Ein Foto auf dem Programmheft der Volkshochschule Buxtehude bringt so manchen Mann in Rage. Sind Herrenfüße in Socken und Sandalen diskriminierend oder einfach nur aus der Zeit gefallener deutscher Humor?

Von Kurt Kister

Hamburg ist nicht unbedingt als Deutschlands Zentrum der Männermode bekannt. Einerseits trägt man dort immer noch gerne den FDP-Look (Sakko mit dezenten Karos, Pullöverchen, Halstuch), andererseits hält sich auch die Sitte, Freizeit durchs Anziehen einer roten Hose zu signalisieren. Das bekannteste Herrenmodestatement Hamburgs ist Udo Lindenbergs Hut. Und Olaf Scholz, langjähriger Regierender in Hamburg, ist so etwas wie der hanseatische Anna Wintour.

Buxtehude gehört zur weiteren Peripherie Hamburgs und ist bundesweit vor allem deswegen bekannt, weil sein Name gerne als Synonym für Ganz-weit-weg-Provinz benutzt wird. Modisch gesehen ist Buxtehude ungefähr Hamburg im Quadrat.

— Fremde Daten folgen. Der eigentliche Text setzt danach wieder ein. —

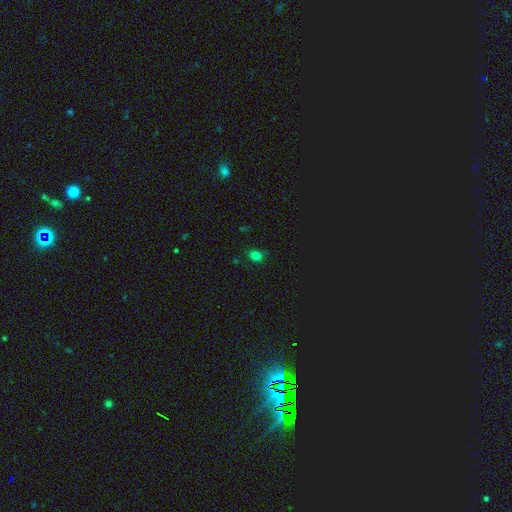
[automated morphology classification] Smooth or featured? Predicted: smooth (p=0.75). How rounded? Predicted: round (p=0.55). Merging? Predicted: none (p=0.80).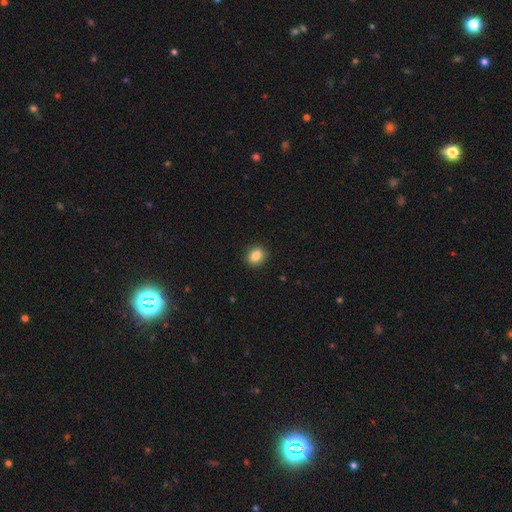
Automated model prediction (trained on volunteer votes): smooth 87%, star or artifact 9%, featured or disk 4%. Down the decision tree: how rounded — round (49%, tied with in between); merging — none (90%).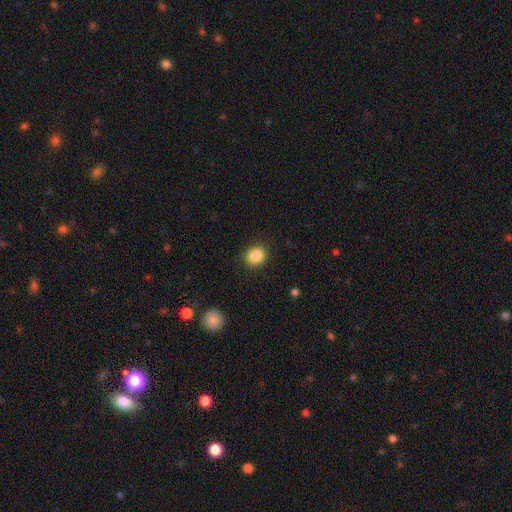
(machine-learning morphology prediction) Smooth or featured? smooth (86%)
How rounded? round (70%)
Merging? none (89%)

Ausgerechnet in Buxtehude spielt sich gerade ein Streit um Männermode ab, der in Wirklichkeit aber ein Gekeife über Klischees, Ironieversagen und deutschen Humor ist. Die ortsansässige Volkshochschule (VHS) hat ihr neues Programmheft mit einem Foto von zwei Männerfüßen in weißen Socken und dunklen Sandalen illustriert. Die zugehörige Zeile lautet: "Männer in die VHS!" Das hängt einerseits damit zusammen, dass der Anteil männlicher VHS-Nutzer im ganzen Land, also zwischen Kempten, Bautzen und Buxtehude, relativ niedrig ist; mancherorts machen sie nicht einmal ein Fünftel der VHS-Kundschaft aus. Andererseits aber gelten weiße Socken in Sandalen seit Jahrzehnten als Symbole jenes gemäßigt prolligen deutschen Mannes, der in Rimini, Malle oder eben Buxtehude ganz er selbst ist.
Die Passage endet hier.